La production de meubles
Le mariage de Georges avec Julie Damon, héritière de la célèbre maison de commerce de meubles Damon-Kriege ainsi que le déménagement dans des locaux plus spacieux fut profitable à l’idée de création de meubles.
Dès 1891, l’Escalier de Cristal apparaît dans l’almanach Didot-Bottin pour la première fois dans la rubrique « Fabrication et commerce du meuble. Meubles de fantaisie et petits meubles ».
Les carnets d’Henry Pannier permettent d’avoir une connaissance presque exhaustive de la production. On constate qu’une large part concerne la reprise de meubles XVIIIe ou de style, encore très en vogue à la fin du XIXe siècle.

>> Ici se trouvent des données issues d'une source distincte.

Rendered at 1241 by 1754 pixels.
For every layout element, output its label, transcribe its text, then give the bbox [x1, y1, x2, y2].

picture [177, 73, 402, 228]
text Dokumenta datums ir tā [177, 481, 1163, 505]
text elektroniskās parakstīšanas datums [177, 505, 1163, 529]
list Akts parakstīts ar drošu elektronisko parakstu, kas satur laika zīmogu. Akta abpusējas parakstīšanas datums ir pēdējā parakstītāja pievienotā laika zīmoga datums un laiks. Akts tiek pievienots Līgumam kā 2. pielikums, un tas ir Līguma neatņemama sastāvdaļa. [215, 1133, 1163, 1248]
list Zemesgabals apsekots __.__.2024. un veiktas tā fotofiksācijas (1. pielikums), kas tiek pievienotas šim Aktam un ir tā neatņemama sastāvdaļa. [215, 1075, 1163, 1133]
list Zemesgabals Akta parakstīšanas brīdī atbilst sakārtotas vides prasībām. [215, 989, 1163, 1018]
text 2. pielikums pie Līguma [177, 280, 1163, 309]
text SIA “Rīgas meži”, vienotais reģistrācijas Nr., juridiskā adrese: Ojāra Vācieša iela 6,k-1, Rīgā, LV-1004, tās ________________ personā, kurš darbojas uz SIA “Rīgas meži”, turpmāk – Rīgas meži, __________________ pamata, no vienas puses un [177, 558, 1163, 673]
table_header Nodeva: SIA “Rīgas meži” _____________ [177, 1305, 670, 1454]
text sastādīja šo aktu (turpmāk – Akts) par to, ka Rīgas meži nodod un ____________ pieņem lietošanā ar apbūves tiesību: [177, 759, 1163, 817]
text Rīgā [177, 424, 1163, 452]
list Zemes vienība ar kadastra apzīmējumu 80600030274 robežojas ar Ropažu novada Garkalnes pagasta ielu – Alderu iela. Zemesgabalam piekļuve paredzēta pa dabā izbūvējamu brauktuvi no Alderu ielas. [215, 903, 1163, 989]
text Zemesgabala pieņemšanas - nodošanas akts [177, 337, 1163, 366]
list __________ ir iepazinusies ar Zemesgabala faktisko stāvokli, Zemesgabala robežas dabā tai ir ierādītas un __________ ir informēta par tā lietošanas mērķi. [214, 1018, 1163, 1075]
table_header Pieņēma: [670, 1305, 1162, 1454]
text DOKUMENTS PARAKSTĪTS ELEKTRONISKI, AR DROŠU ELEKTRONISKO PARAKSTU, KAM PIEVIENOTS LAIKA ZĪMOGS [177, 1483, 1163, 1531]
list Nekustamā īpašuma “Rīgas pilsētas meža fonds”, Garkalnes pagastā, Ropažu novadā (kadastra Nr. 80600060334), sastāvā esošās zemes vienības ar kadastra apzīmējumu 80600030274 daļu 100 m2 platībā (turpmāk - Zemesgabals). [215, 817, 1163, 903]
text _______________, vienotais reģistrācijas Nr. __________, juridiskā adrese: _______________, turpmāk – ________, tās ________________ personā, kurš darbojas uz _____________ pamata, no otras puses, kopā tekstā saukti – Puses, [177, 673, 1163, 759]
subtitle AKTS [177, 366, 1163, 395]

Néanmoins, on y voit aussi des meubles de création inspirés par la mode japonisante. Il paraît nécessaire de souligner l’importance de l’influence d’Édouard Lièvre dont certains dessins et modèles, vendus lors de sa vente après décès en 1890, furent acquis par les frères Pannier. Véritable source d’inspiration pour certaines des créations d’Henry Pannier, c’est un modèle en particulier qui fut à l’origine de la série de six cabinets japonisant aujourd’hui considérée comme leur production la plus connue et la plus aboutie. Quatre d’entre eux ont aujourd’hui été retrouvés, un au musée de l’Ermitage à Saint-Petersbourg acheté par un client russe, le Grand Duc Wladimir, trois autres passés en vente aux enchères. Le dessin est plus épuré et moins chargé en bronze, et chacun possède une variante s’adaptant ainsi au goût et à la bourse de chaque commanditaire.
On lit également dans les carnets la participation de grands noms de l’ébénisterie de la fin du XIXe siècle tels que Gabriel Viardot ou encore Louis Majorelle, preuve encore de l’importance du magasin sur la scène artistique de cette fin de siècle.
L’Escalier de Cristal, d’après un modèle d’Edouard Lièvre,
Meuble japonisant
acquis par le Grand Duc Wladimir
et conservé au musée de l’Ermitage à Saint-Petersbourg
Fermeture du magasin
L’Escalier de Cristal, doit sa fermeture aux évènements qui viennent bouleverser le début du XXe siècle et la mort subite de l’héritier principal.
En effet, les deux frères avaient jugé que Jean Pannier, le fils d’Henry n’était pas capable de reprendre la direction par son manque de compétences et de goût pour les arts. A contrario, Robert, le fils de Georges était tout destiné à cette reprise grâce à la formation commerciale qu’il avait reçu et ses compétences artistiques. Malheureusement, il meurt en 1907, alors qu’il n’était âgé que de 22 ans.
De plus, bien que jusqu’à présent Henry et Georges suivent les modes afin de répondre au goût de leur clientèle, on constate que les lignes de la production n’évoluent pas vers le style Art Nouveau et encore moins celles de l’Art Déco à partir des années 1920. En effet, la décoration qui tend à s’épurer avec l’avènement ne correspondait pas à l’esprit des frères Pannier.
Enfin, la Première Guerre mondiale ainsi que la Révolution Russe de 1917 vient mettre à mal le commerce du luxe et surtout la clientèle fortunée du magasin en grande partie composée de l’aristocratie russe.